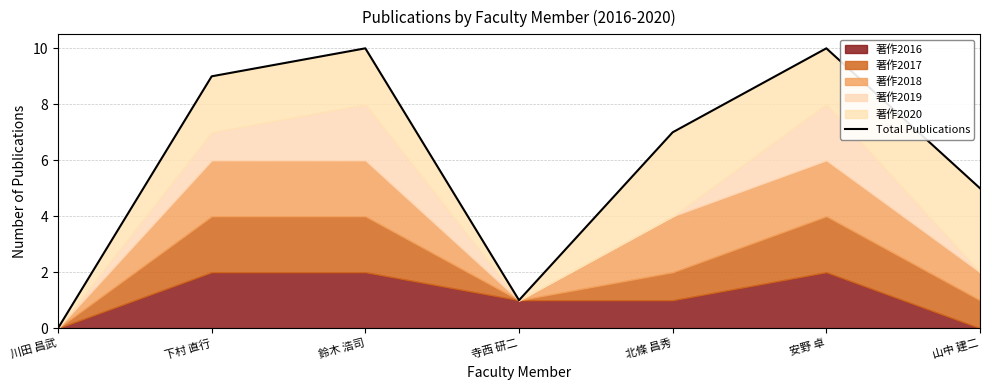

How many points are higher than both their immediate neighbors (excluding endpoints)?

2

——

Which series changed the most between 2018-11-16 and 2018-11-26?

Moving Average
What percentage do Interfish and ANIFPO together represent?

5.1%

——

WHAT YOU ARE ASKED TO DO =>
Tally the lines in the data above that contain the word "neighbors". Give only the number.

WORKED SOLUTION =>
1